L’enfant gâté de la place
Un peu comme une fille née très belle, l’établissement a peu de mérite et doit énormément à son emplacement : donnant sur les halles de Dijon, il est tour à tour pris dans l’électricité des matinées de marché et, les après-midi, dans la quiétude des zones piétonnes qui viennent enlacer la terrasse, sans doute la mieux exposée de toute la ville. Le soleil tape tellement sur cette terrasse qu’il y aurait de quoi prendre en pitié les autres bars de la place, vis-à-vis desquels l’astre se montre beaucoup moins démonstratif…
« Ce n’est pas la peine d’aller au Quentin à cette heure, on n’aura pas de place ! », est l’une des phrases fétiches des pessimistes. C’est pour dire si le lieu est prisé et ce, à toute heure de la journée. Le matin, il est connu que le bar voit débarquer une clientèle plus âgée, bien que de plus en plus composée de jeunes adultes, les yeux encore humides et peu amènes, qui viennent y boire un café crème. Le soir, le bar se transforme en aimant à « people » dijonnais, tous secteurs confondus : profs de fac, artistes en vue, journalistes télé, élus locaux – notamment d’Europe écologie-Les Verts Bourgogne, qui avaient même organisé leur soirée électorale au Quentin pour les élections régionales de mars 2010 (Voir ici notre vidéo)… Tous se retrouvent donc dans ce bar qui, s’il a perdu sa clientèle « un brin libertaire », en a gagné une plus adulte, plus aisée du même coup. Le « ménage » a été fait.
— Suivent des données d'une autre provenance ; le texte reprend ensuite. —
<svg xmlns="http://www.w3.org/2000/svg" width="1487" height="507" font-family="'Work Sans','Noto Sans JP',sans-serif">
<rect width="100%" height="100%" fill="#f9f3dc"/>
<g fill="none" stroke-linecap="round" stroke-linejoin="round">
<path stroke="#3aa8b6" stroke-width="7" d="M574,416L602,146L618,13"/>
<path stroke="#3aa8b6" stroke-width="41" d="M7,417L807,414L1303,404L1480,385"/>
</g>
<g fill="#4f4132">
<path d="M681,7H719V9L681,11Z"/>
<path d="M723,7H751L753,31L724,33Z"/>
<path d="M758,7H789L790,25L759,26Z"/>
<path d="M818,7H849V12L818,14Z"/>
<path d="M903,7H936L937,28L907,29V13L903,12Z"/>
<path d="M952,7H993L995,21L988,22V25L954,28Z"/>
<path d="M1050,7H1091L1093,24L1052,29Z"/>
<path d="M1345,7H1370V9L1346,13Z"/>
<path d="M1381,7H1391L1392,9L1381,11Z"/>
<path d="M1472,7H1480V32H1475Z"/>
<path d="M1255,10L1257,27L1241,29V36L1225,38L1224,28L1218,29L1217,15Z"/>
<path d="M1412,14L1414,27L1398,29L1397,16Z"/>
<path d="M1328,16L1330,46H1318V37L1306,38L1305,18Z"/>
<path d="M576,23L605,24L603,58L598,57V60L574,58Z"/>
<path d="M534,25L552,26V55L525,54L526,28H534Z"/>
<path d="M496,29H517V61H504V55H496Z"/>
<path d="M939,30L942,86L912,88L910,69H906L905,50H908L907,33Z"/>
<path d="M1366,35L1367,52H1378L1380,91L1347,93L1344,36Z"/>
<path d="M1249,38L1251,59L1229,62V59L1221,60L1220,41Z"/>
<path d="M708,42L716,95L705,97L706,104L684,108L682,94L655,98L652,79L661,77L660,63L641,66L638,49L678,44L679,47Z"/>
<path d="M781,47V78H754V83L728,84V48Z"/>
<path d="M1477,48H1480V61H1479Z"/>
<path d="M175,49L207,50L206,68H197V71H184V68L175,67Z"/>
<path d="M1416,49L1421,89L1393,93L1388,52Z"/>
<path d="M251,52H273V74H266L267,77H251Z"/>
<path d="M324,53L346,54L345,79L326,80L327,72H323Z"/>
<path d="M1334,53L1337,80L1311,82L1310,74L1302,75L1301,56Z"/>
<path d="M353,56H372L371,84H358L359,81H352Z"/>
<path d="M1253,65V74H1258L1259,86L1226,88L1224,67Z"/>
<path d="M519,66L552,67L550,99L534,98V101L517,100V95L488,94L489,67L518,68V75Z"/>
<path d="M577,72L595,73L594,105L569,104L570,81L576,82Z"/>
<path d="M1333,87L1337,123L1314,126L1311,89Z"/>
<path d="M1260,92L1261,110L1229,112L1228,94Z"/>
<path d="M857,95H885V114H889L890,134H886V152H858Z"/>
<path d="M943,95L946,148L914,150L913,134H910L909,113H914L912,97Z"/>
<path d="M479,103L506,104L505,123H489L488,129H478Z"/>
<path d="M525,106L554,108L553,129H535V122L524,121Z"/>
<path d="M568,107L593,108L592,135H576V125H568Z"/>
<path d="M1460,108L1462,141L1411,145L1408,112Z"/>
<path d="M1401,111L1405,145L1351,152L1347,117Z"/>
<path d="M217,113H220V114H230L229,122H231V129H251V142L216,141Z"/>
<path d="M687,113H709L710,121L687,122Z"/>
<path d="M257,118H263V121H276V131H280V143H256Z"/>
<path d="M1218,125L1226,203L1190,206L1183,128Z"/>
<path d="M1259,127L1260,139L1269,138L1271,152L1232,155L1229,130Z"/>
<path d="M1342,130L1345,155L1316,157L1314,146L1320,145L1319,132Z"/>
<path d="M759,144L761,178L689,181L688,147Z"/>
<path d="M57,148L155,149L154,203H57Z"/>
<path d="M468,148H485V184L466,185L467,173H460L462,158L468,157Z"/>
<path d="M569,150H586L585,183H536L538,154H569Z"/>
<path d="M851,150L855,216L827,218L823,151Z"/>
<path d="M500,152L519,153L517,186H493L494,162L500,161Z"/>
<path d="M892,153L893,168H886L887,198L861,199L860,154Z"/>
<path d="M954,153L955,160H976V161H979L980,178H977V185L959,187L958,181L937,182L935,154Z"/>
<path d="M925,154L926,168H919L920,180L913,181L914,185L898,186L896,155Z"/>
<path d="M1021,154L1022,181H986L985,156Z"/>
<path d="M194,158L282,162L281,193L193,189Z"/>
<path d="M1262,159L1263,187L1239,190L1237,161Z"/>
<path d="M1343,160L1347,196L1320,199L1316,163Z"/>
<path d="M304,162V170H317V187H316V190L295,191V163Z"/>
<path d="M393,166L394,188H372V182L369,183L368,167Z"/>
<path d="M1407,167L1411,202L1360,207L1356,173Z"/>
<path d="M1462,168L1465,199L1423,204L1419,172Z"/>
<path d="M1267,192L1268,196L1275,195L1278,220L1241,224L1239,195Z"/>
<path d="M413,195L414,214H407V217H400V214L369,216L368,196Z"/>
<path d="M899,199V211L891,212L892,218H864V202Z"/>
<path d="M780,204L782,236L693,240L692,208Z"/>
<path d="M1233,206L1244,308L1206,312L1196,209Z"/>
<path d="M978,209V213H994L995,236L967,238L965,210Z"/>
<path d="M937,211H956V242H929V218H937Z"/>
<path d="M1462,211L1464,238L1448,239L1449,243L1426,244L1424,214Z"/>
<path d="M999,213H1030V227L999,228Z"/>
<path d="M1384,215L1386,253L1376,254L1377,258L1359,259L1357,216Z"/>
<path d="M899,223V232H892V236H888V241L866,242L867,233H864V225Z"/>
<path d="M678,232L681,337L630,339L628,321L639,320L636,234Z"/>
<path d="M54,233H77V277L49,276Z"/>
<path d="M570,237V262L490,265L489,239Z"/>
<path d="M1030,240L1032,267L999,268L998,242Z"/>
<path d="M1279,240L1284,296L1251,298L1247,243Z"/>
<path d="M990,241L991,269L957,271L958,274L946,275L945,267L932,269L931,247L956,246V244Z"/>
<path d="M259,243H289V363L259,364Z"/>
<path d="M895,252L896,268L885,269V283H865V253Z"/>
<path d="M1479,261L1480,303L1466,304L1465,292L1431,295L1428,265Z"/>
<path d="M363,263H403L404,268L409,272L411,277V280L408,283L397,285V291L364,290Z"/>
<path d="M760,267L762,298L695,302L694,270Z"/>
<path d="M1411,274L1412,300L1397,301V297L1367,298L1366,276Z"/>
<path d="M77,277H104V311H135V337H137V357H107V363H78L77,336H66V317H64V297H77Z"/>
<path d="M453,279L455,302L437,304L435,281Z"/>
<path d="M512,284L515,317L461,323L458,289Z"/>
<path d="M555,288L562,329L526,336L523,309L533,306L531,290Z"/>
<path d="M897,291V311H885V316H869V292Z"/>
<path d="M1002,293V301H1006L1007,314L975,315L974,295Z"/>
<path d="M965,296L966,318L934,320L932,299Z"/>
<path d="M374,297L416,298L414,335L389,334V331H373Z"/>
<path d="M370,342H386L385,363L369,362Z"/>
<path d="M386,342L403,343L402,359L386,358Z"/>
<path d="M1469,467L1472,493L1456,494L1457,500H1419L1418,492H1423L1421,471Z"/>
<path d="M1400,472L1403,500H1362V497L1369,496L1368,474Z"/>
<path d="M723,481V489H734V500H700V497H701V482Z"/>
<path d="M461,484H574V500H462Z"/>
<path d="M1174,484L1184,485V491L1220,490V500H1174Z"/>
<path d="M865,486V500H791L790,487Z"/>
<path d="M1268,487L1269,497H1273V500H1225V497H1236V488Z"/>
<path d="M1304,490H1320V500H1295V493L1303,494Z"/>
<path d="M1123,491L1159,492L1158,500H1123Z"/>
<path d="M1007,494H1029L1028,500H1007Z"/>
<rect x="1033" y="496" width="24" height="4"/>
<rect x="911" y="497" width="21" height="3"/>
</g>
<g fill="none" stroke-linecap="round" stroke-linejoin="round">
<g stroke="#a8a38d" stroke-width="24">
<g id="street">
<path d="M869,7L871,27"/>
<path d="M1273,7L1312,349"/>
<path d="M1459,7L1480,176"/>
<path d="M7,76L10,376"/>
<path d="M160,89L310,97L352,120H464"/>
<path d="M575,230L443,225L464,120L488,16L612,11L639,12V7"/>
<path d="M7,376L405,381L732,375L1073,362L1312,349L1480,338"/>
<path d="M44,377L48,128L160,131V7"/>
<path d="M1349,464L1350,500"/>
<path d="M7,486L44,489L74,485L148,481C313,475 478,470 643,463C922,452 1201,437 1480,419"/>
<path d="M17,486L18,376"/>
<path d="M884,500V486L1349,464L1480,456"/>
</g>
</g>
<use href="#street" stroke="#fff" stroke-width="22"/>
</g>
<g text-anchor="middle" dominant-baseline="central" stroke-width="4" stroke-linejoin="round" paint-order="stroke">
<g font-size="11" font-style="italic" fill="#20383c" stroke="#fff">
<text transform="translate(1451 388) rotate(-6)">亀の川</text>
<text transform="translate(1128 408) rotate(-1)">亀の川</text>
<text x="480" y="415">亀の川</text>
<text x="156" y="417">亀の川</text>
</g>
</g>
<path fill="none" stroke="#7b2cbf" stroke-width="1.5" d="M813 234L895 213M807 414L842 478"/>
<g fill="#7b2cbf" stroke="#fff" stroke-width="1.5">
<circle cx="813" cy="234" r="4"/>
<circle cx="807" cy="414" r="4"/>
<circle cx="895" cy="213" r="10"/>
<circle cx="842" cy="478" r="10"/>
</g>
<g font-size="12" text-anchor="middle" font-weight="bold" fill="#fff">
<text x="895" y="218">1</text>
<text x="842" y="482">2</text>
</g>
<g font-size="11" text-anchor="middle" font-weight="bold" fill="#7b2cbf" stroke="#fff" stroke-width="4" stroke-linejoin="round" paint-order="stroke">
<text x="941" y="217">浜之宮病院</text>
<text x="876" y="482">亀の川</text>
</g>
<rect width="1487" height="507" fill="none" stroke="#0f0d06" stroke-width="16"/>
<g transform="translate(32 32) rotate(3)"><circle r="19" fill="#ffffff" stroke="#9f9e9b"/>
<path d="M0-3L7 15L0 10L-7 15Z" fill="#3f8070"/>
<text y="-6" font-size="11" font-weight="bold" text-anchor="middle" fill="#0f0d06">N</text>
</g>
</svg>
Avec sa décoration – papier peint sérigraphié et tabourets de bar Forest – et sa musique – Radio Nova en journée et mix de DJ certains soirs -, le bar pourrait se situer dans n’importe quelle capitale européenne. Et c’est sans doute ce qui plaît tant à la jeunesse de la capitale bourguignonne.
Le mot de la fin…
… de Mathieu, 26 ans : « Offrir quelques olives et cacahuètes à l’apéro ne devrait pas menacer l’établissement de faillite et pourtant… La planche de fromages ou de charcuterie à 7€, ça fait mal quand même. Mais bon, les nanas sont sexy ; ça change des wawach en sarouel ! ».
Le Quentin
6, rue de Quentin
21000 Dijon
03 80 30 15 05
Ouvert du lundi au dimanche, de 07h30 à 00h30 ; fermeture à 22h le dimanche.